Thefore, the fix is to determine which edges are part of the cluster boundary, and not modifying these edges at all. The first step is to find which edges are part of the boundary. This is very similar to determining which meshlets are connected: boundary edges are edges which are not shared between meshlets:

/**
* Connections betweens meshlets
*/
struct MeshletEdge {
    explicit MeshletEdge(std::size_t a, std::size_t b): first(std::min(a, b)), second(std::max(a, b)) {}

    bool operator==(const MeshletEdge& other) const = default;

    const std::size_t first;
    const std::size_t second;
};

struct MeshletEdgeHasher {
    std::size_t operator()(const MeshletEdge& edge) const {
        std::size_t h = edge.first;
        Carrot::hash_combine(h, edge.second);
        return h;
    }
};

/**
* Find which vertices are part of meshlet boundaries. These should not be merged to avoid cracks between LOD levels
*/
static Carrot::Vector<bool> findBoundaryVertices(Carrot::Allocator& allocator, LoadedPrimitive& primitive, std::span<Meshlet> meshlets) {
    Carrot::Vector<bool> boundaryVertices { allocator };
    boundaryVertices.resize(primitive.vertices.size());
    boundaryVertices.fill(false);

    // meshlets represented by their index into 'previousLevelMeshlets'
    std::unordered_map<MeshletEdge, std::unordered_set<std::size_t>, MeshletEdgeHasher> edges2Meshlets;

    // for each meshlet
    for(std::size_t meshletIndex = 0; meshletIndex < meshlets.size(); meshletIndex++) {
        const auto& meshlet = meshlets[meshletIndex];
        auto getVertexIndex = [&](std::size_t index) {
            const std::size_t vertexIndex = primitive.meshletVertexIndices[primitive.meshletIndices[index + meshlet.indexOffset] + meshlet.vertexOffset];
            return vertexIndex;
        };

        const std::size_t triangleCount = meshlet.indexCount / 3;
        // for each triangle of the meshlet
        for(std::size_t triangleIndex = 0; triangleIndex < triangleCount; triangleIndex++) {
            // for each edge of the triangle
            for(std::size_t i = 0; i < 3; i++) {
                MeshletEdge edge { getVertexIndex(i + triangleIndex * 3), getVertexIndex(((i+1) % 3) + triangleIndex * 3) };
                if(edge.first != edge.second) {
                    edges2Meshlets[edge].insert(meshletIndex);
                }
            }
        }
    }

    for(const auto& [edge, meshlets] : edges2Meshlets) {
        if(meshlets.size() == 1) {
            boundaryVertices[edge.first] = true;
            boundaryVertices[edge.second] = true;
        }
    }

    return boundaryVertices;
}

Then, remains an easy check whether a vertex is on a boundary when merging with neighbors: if the vertex is on a boundary, do not merge with neighbors.
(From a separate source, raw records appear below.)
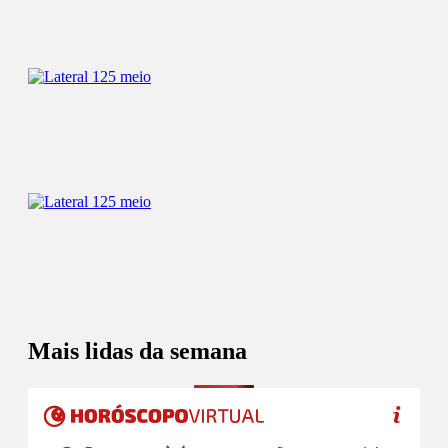
Mais lidas da semana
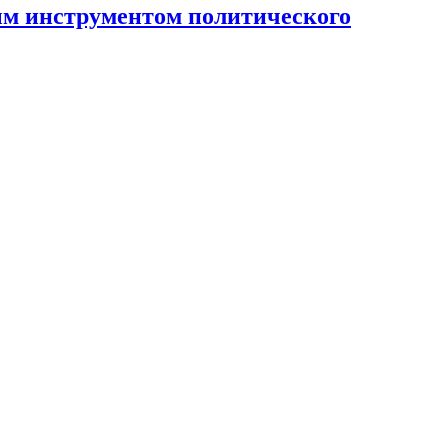
ным инструментом политического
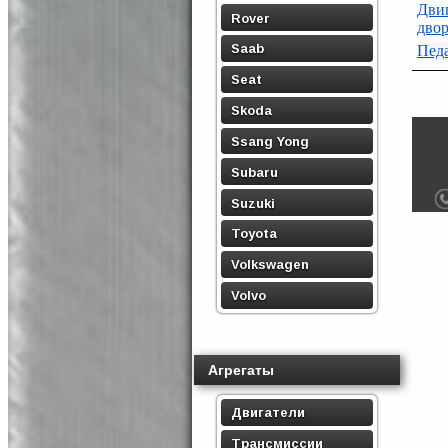
Дви
Rover
двор
Saab
Педа
Seat
Skoda
Ssang Yong
Subaru
Suzuki
Toyota
Volkswagen
Volvo
Агрегаты
Двигатели
Трансмиссии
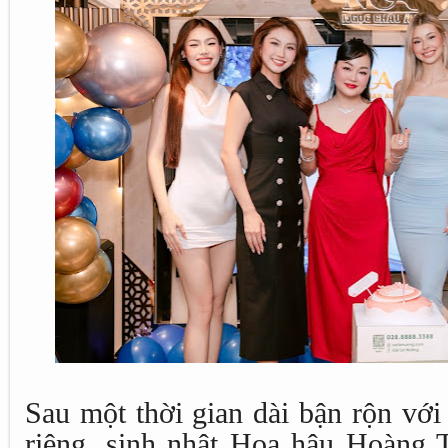
Sau một thời gian dài bận rộn với 
riêng, sinh nhật Hoa hậu Hoàng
As usual, the implementation is available here: Click me! and click me too! (The logic was inverted…)

Conclusion

Those fixes massively improved the quality and performance of my LOD generation! As written in the introduction, the Happy Buddha model took 4min to simplify on my Ryzen 7 2700X, and now it takes “only” 40s! Also, LODs actually resemble the original model.

Finally, I’ll leave you with this GIF of the not a standford bunny model by Jocelyn Da Prato automatically selecting its LOD, per cluster, in real time:

not a standford bunny model automatically selecting LOD levels, per cluster, depending on the screen size of each cluster. Numbers on each clusters represent the current LOD for the rendered cluster.

not a standford bunny model automatically selecting LOD levels, per cluster, depending on the screen size of each cluster. Numbers on each clusters represent the current LOD for the rendered cluster.